Monday 1 February 2016

Heath Hospital Revisited

If you had asked me 10 days ago what my next blog post would be, I would have said something along these lines: "it will be a post just before we board the first flight on our 3 month tour of the world". It definitely wouldn't have been "it will be from a hospital bed, having been admitted for emergency brain surgery", yet, here we are, it is the first day of February and instead of getting ready to fly across the world I'm sat in the Heath Hospital with a new hole in my skull to add to the ever-expanding collection.

This story begins last Monday with my final memory of the event: Telling my mother that my eyes were really hurting, and not in a way that suggested eyesight issues, but in a way that suggested the tumour was awake and wanted to escape from my skull, preferably through my eye sockets.

From here I have to rely on accounts from my parents, as my memory of it all is worse than it would be after 12 pints with jäger bomb chasers.

Apparently the pain got so bad I was screaming and shouting in the house, so my father phoned an ambulance. Unfortunately, the dispatcher seemed more concerned that he check me for signs of a stroke than sending assistance, so my father put me in the car and drove me to the nearest hospital (the Princess of Wales in Bridgend) where I was put in an ambulance and blue lights shot me up the M4 to Cardiff's Heath Hospital. By this point I had slipped into unconsciousness.

I was taken straight into emergency theatre (of the surgical, not musical, variety) where I was operated on to relieve the pressure that was building on my brain. Some of you may remember I previously talked about how a surgeon had made a channel in my brain to allow fluid to drain away naturally, well that had become blocked, meaning the high volume of extra fluid produced by the tumour had nowhere to escape, and as a result was causing immense pressure to build inside my brain. To combat this the surgeon fitted a device called a shunt which is basically a tube that allows the fluid to drain into my stomach to be digested, thereby relieving the pressure on the brain.

My first recollection of hospital is waking up a day later and realising two things: One, I was definitely not where I last remembered being conscious; and two, something very serious must have happened, and I'd put money on Timmy being to blame.

Shortly afterward I made an attempt to sit up and was greeted with pain across my stomach, which under further investigation was revealed to be due to a surgical incision as part of the shunt installation process. I haven't seen the scar yet but know it will forever be a blemish on my otherwise perfectly symmetrical, and as far as I'm concerned aesthetically pleasing, abdominals.

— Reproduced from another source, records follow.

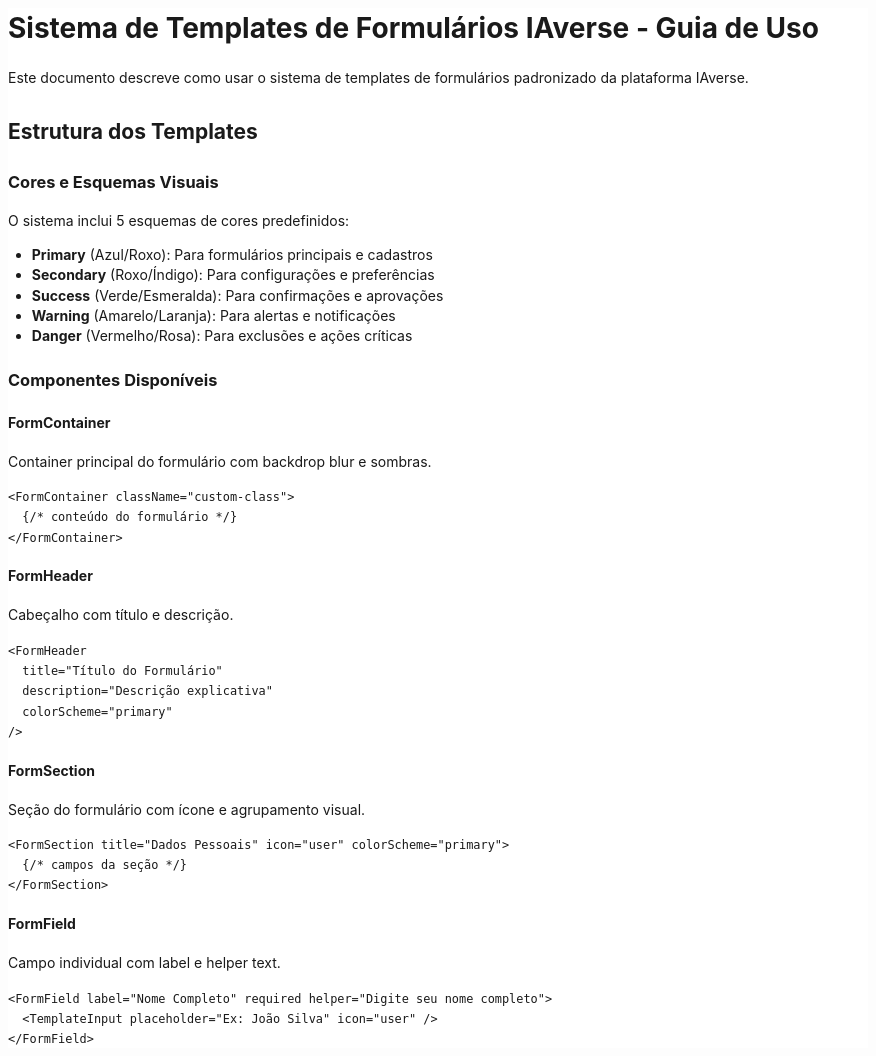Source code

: # Sistema de Templates de Formulários IAverse - Guia de Uso

Este documento descreve como usar o sistema de templates de formulários padronizado da plataforma IAverse.

## Estrutura dos Templates

### Cores e Esquemas Visuais

O sistema inclui 5 esquemas de cores predefinidos:

- **Primary** (Azul/Roxo): Para formulários principais e cadastros
- **Secondary** (Roxo/Índigo): Para configurações e preferências  
- **Success** (Verde/Esmeralda): Para confirmações e aprovações
- **Warning** (Amarelo/Laranja): Para alertas e notificações
- **Danger** (Vermelho/Rosa): Para exclusões e ações críticas

### Componentes Disponíveis

#### FormContainer
Container principal do formulário com backdrop blur e sombras.
```tsx
<FormContainer className="custom-class">
  {/* conteúdo do formulário */}
</FormContainer>
```

#### FormHeader
Cabeçalho com título e descrição.
```tsx
<FormHeader
  title="Título do Formulário"
  description="Descrição explicativa"
  colorScheme="primary"
/>
```

#### FormSection
Seção do formulário com ícone e agrupamento visual.
```tsx
<FormSection title="Dados Pessoais" icon="user" colorScheme="primary">
  {/* campos da seção */}
</FormSection>
```

#### FormField
Campo individual com label e helper text.
```tsx
<FormField label="Nome Completo" required helper="Digite seu nome completo">
  <TemplateInput placeholder="Ex: João Silva" icon="user" />
</FormField>
```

Unfortunately I also made another discovery fairly soon after waking, the presence of a catheter inserted in a location that is only meant to be treated nicely. Despite my best, and continued, efforts to get it removed it has remained in situ and will do for the foreseeable future.

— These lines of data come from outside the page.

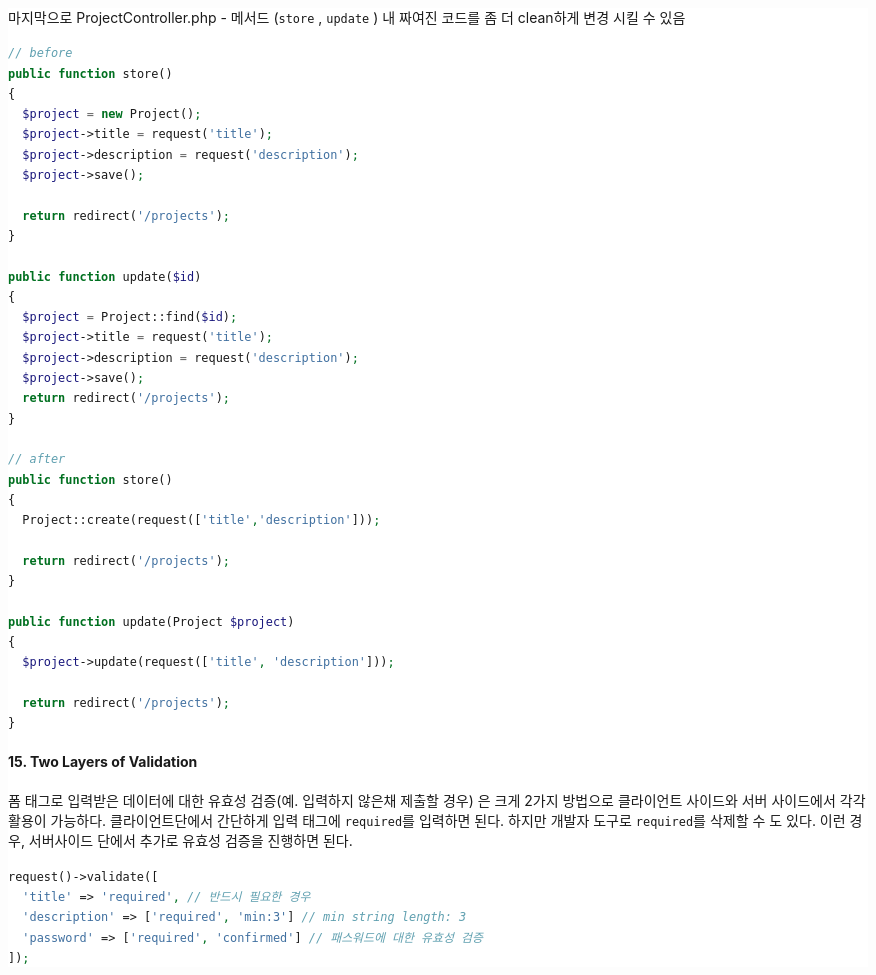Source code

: 마지막으로 ProjectController.php - 메서드 (`store` , `update` ) 내 짜여진 코드를 좀 더 clean하게 변경 시킬 수 있음

```php
// before
public function store()
{
  $project = new Project();
  $project->title = request('title');
  $project->description = request('description');
  $project->save();

  return redirect('/projects');
}

public function update($id)
{
  $project = Project::find($id);
  $project->title = request('title');
  $project->description = request('description');
  $project->save();
  return redirect('/projects');
}

// after
public function store()
{
  Project::create(request(['title','description']));

  return redirect('/projects');
}

public function update(Project $project)
{
  $project->update(request(['title', 'description']));

  return redirect('/projects');
}
```





#### 15. Two Layers of Validation

폼 태그로 입력받은 데이터에 대한 유효성 검증(예. 입력하지 않은채 제출할 경우) 은 크게 2가지 방법으로 클라이언트 사이드와 서버 사이드에서 각각 활용이 가능하다. 클라이언트단에서 간단하게 입력 태그에 `required`를 입력하면 된다. 하지만 개발자 도구로 `required`를 삭제할 수 도 있다. 이런 경우, 서버사이드 단에서 추가로 유효성 검증을 진행하면 된다.

```php
request()->validate([
  'title' => 'required', // 반드시 필요한 경우
  'description' => ['required', 'min:3'] // min string length: 3
  'password' => ['required', 'confirmed'] // 패스워드에 대한 유효성 검증
]);
```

On my second evening in the hospital I was in my 3rd ward of the stay and made a troubling discovery when I looked to my left to see the man in the next bed watching a film that is less than appropriate in a communal sleeping setting. To sum up, the movie featured blonde beehive hairdos on the females and plenty of fake tan on the males and the central theme seemed to lack the finesse of even the most poorly planned home videos. I have since heard from other patients that he's been caught getting a little too in to his material on occasion though, so I count myself lucky that all I saw him fiddling with was the settings on his iPad.

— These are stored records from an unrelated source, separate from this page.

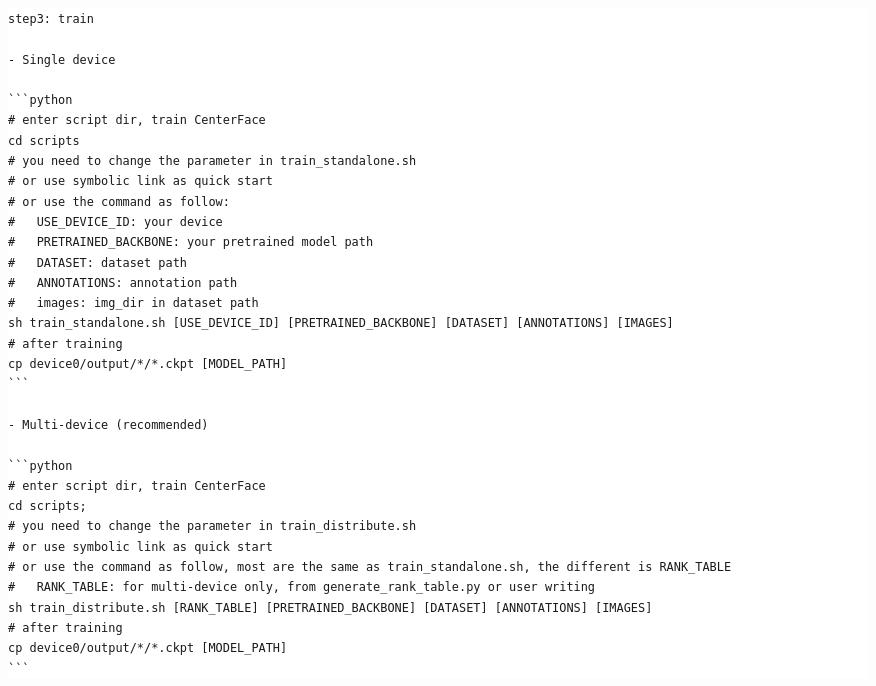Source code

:     step3: train

    - Single device

    ```python
    # enter script dir, train CenterFace
    cd scripts
    # you need to change the parameter in train_standalone.sh
    # or use symbolic link as quick start
    # or use the command as follow:
    #   USE_DEVICE_ID: your device
    #   PRETRAINED_BACKBONE: your pretrained model path
    #   DATASET: dataset path
    #   ANNOTATIONS: annotation path
    #   images: img_dir in dataset path
    sh train_standalone.sh [USE_DEVICE_ID] [PRETRAINED_BACKBONE] [DATASET] [ANNOTATIONS] [IMAGES]
    # after training
    cp device0/output/*/*.ckpt [MODEL_PATH]
    ```

    - Multi-device (recommended)

    ```python
    # enter script dir, train CenterFace
    cd scripts;
    # you need to change the parameter in train_distribute.sh
    # or use symbolic link as quick start
    # or use the command as follow, most are the same as train_standalone.sh, the different is RANK_TABLE
    #   RANK_TABLE: for multi-device only, from generate_rank_table.py or user writing
    sh train_distribute.sh [RANK_TABLE] [PRETRAINED_BACKBONE] [DATASET] [ANNOTATIONS] [IMAGES]
    # after training
    cp device0/output/*/*.ckpt [MODEL_PATH]
    ```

Other than this one entertaining (if slightly disturbing) episode my stay so far has been fairly standard and comprised mainly of pain and awkwardness from the catheter, interspersed with visits from friends and family. If I have one piece of advice to give anyone about to get a catheter fitted it's this: Run. Get out of there while you still can! I've been in a constant state of irritation and mild pain since it was fitted nearly a week ago. Thankfully the visitors have helped me keep my mind off the annoyance of the catheter while they're here by keeping me distracted and even after they've gone with gifts strategically designed to chip away at my abdominal definition (I'm looking at you Angel Cake Slices). Accompanying the calorific presents a theme has developed with people buying me colouring books. I now have both Lion King and Harry Potter themed colouring activity books and the pencils to accompany them. As my art teacher in school once labelled me a "disgrace to her profession" I'm not sure how well I'll do with them but I'm sure it will at least kill some time.

I have been told this evening that I may be freed of the dreaded catheter tomorrow, so tonight I shall dream of a world where a penis is free to swing in the breeze should it wish to do so and urination does not require a bag to be tied to your leg. A happier world. A simpler world. A less painful world.